There is a worn-out wrestling match between the socialist and the libertarian which once upon a time was my favourite sport to view. Tax the rich for all their millions, or entrust the poor to liberty and charity? Through slits in bookshelves, I watched with nervous apprehension, imagining that I was both the wrestlers at once, and taking every broken nose and trophy for myself.
The opposition seemed a complete and perfect one. It tracked every intuitive passion for the individual and the collective, pitting inalienable rights to freedom against inalienable responsibilities to protect. I thought that if I gave the smallest breathing room to either, the domino effect of logic would be uncontrollable; the desirable state would either become absurdly small or terrifyingly large. Around this pivot, I swayed; from meritocratic authoritarianism to Christian anarchism, indiscriminately sympathetic to the poles, and wildly sceptical of most things in between.
While that wrestling match retains some of its old honour, I have lost almost any sense of its coherence; revered but senile, it feels to me like some retired Commander. With proper reflection, the reality has become too clear: Poverty, and not socialism, is among the most indisputably coercive states on earth.
The ability of the rich man to hoard his wealth governs every detail of the poor man’s life, every waking moment from dawn to dusk. If the libertarian is opposed to a prison cell for the guilty, how much more will he oppose such captivity for the innocent? The financially destitute are condemned to a prison of eternal movement; walking in droves through trash-heaps in the hinterland of capitalism, picking for scraps by compulsion, destined to be steam-rolled if too slow, or too sick, or too starving. If we shed our bias and quieten our nerves, the state of the poor under capitalism is seen for what it is: an assault to liberty equivalent to the Soviet death marches, where the captive trek on bleeding, frost-bit feet to the crack of a whip, never to arrive at any destination. That is coercion, unapologetically, and though the libertarian in my blood may flinch at the sound of the tax collector’s footfall, the march of the poor booms louder for the millions that partake in it.

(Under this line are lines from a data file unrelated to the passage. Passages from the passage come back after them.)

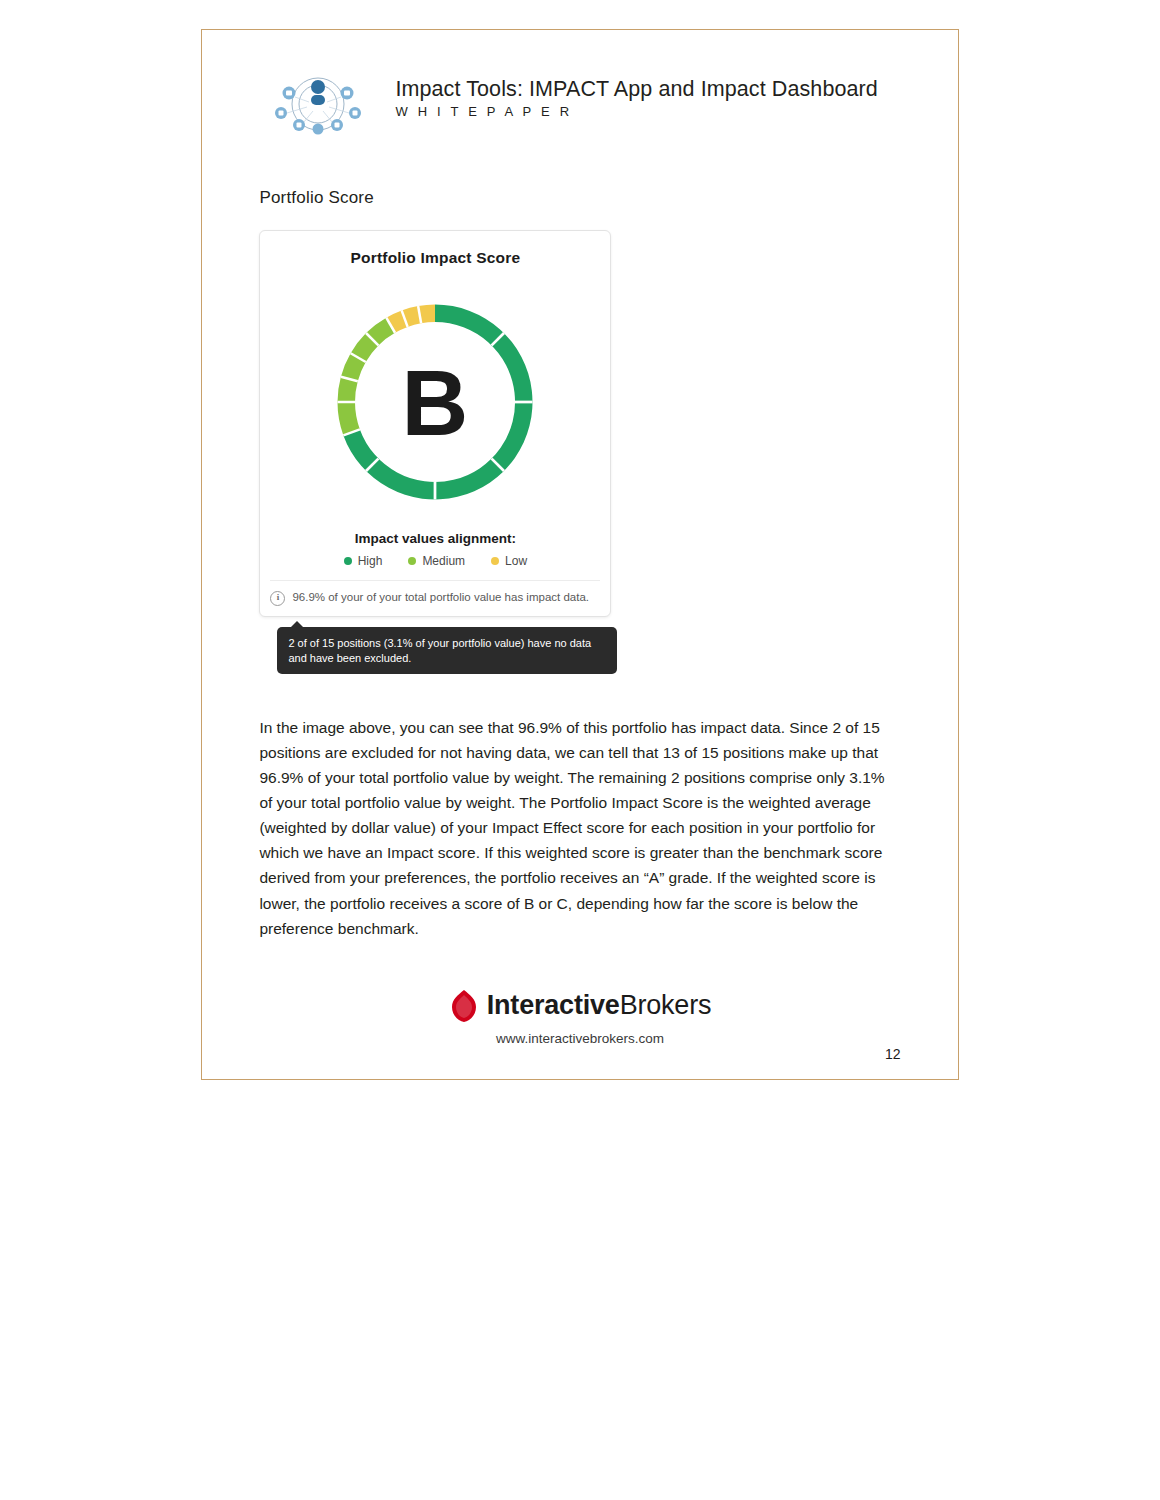Impact Tools: IMPACT App and Impact Dashboard
W H I T E P A P E R
Portfolio Score
Portfolio Impact Score
B
Impact values alignment:
High Medium Low
i 96.9% of your of your total portfolio value has impact data.
2 of of 15 positions (3.1% of your portfolio value) have no data and have been excluded.
In the image above, you can see that 96.9% of this portfolio has impact data. Since 2 of 15 positions are excluded for not having data, we can tell that 13 of 15 positions make up that 96.9% of your total portfolio value by weight. The remaining 2 positions comprise only 3.1% of your total portfolio value by weight. The Portfolio Impact Score is the weighted average (weighted by dollar value) of your Impact Effect score for each position in your portfolio for which we have an Impact score. If this weighted score is greater than the benchmark score derived from your preferences, the portfolio receives an “A” grade. If the weighted score is lower, the portfolio receives a score of B or C, depending how far the score is below the preference benchmark.
Interactive Brokers
www.interactivebrokers.com
12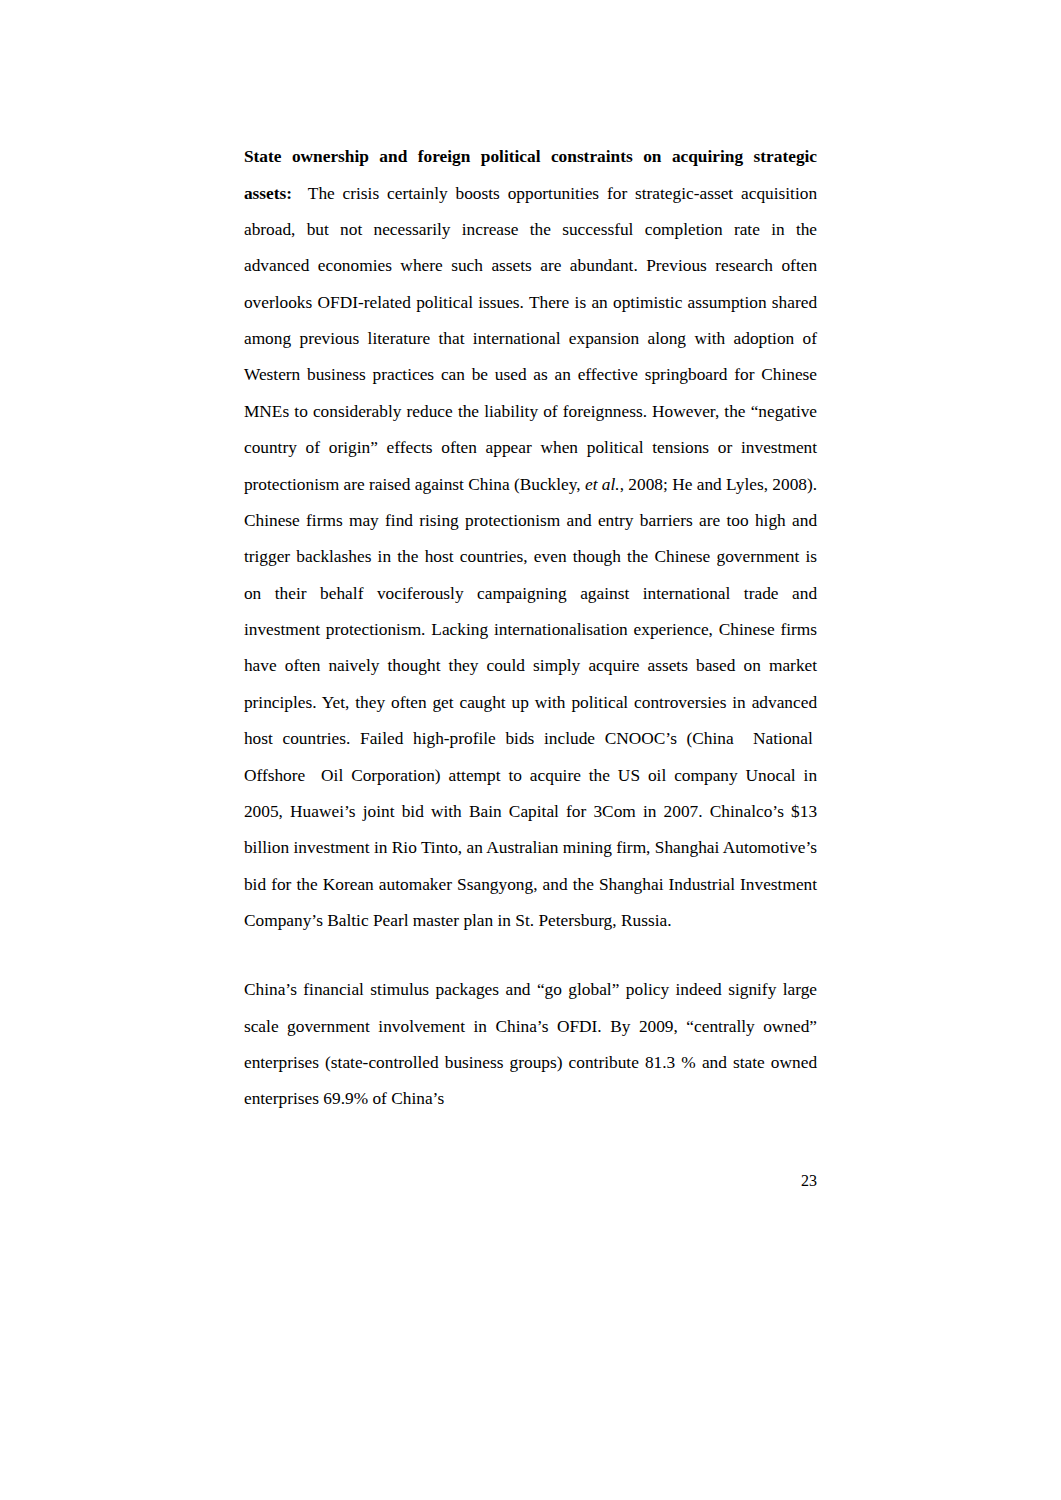State ownership and foreign political constraints on acquiring strategic assets: The crisis certainly boosts opportunities for strategic-asset acquisition abroad, but not necessarily increase the successful completion rate in the advanced economies where such assets are abundant. Previous research often overlooks OFDI-related political issues. There is an optimistic assumption shared among previous literature that international expansion along with adoption of Western business practices can be used as an effective springboard for Chinese MNEs to considerably reduce the liability of foreignness. However, the “negative country of origin” effects often appear when political tensions or investment protectionism are raised against China (Buckley, et al., 2008; He and Lyles, 2008). Chinese firms may find rising protectionism and entry barriers are too high and trigger backlashes in the host countries, even though the Chinese government is on their behalf vociferously campaigning against international trade and investment protectionism. Lacking internationalisation experience, Chinese firms have often naively thought they could simply acquire assets based on market principles. Yet, they often get caught up with political controversies in advanced host countries. Failed high-profile bids include CNOOC’s (China National Offshore Oil Corporation) attempt to acquire the US oil company Unocal in 2005, Huawei’s joint bid with Bain Capital for 3Com in 2007. Chinalco’s $13 billion investment in Rio Tinto, an Australian mining firm, Shanghai Automotive’s bid for the Korean automaker Ssangyong, and the Shanghai Industrial Investment Company’s Baltic Pearl master plan in St. Petersburg, Russia.
China’s financial stimulus packages and “go global” policy indeed signify large scale government involvement in China’s OFDI. By 2009, “centrally owned” enterprises (state-controlled business groups) contribute 81.3 % and state owned enterprises 69.9% of China’s
23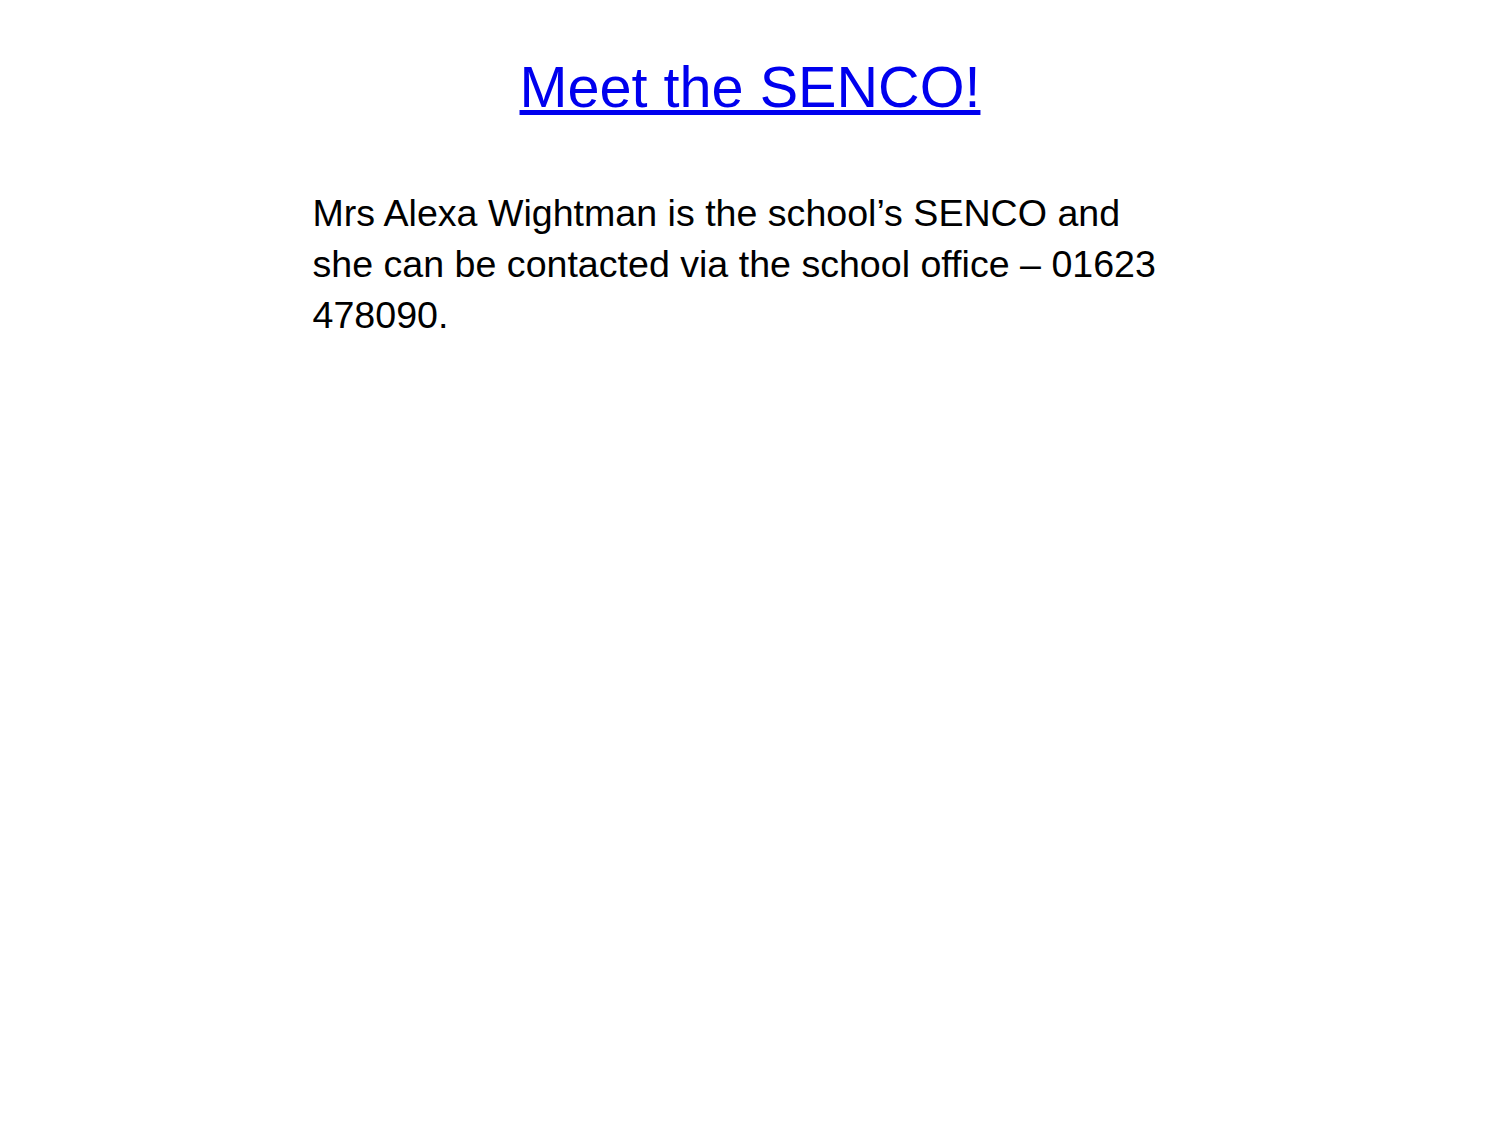Meet the SENCO!
Mrs Alexa Wightman is the school’s SENCO and she can be contacted via the school office – 01623 478090.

For all its recurrence in common discourse, I struggle to recall why that old match seemed so irresolvable. Even if liberty were the supreme and only end of all things, the libertarian would sooner see murderers and rapists walk the streets than superfluous billions withheld from starving mouths. To lock a man in a two-by-two room for year after year is so much greater an attack on his freedom than to restructure society so that he cannot stash billions in an off-shore bank account. Such a freedom is so distant, so peripheral, so gratuitous – a thousand other chains would need breaking before we saw it as the next libertarian imperative. Were the whole world on a steady journey to anarchism, with liberties added daily in order of importance, the liberties of capitalism would even then come far down the line, so needless and dangerous they are.
How strange it is, I now think, to keep a man in handcuffs all his days, to save the public from his murderous intent, yet fight dogmatically for a man’s right to unused millions, though many more are murdered by it. It is a senseless scale of liberty which produces such a parallel, and so that whole old match is rigged. Old and finished; a Commander too senile to make sense, perhaps too revered to fire.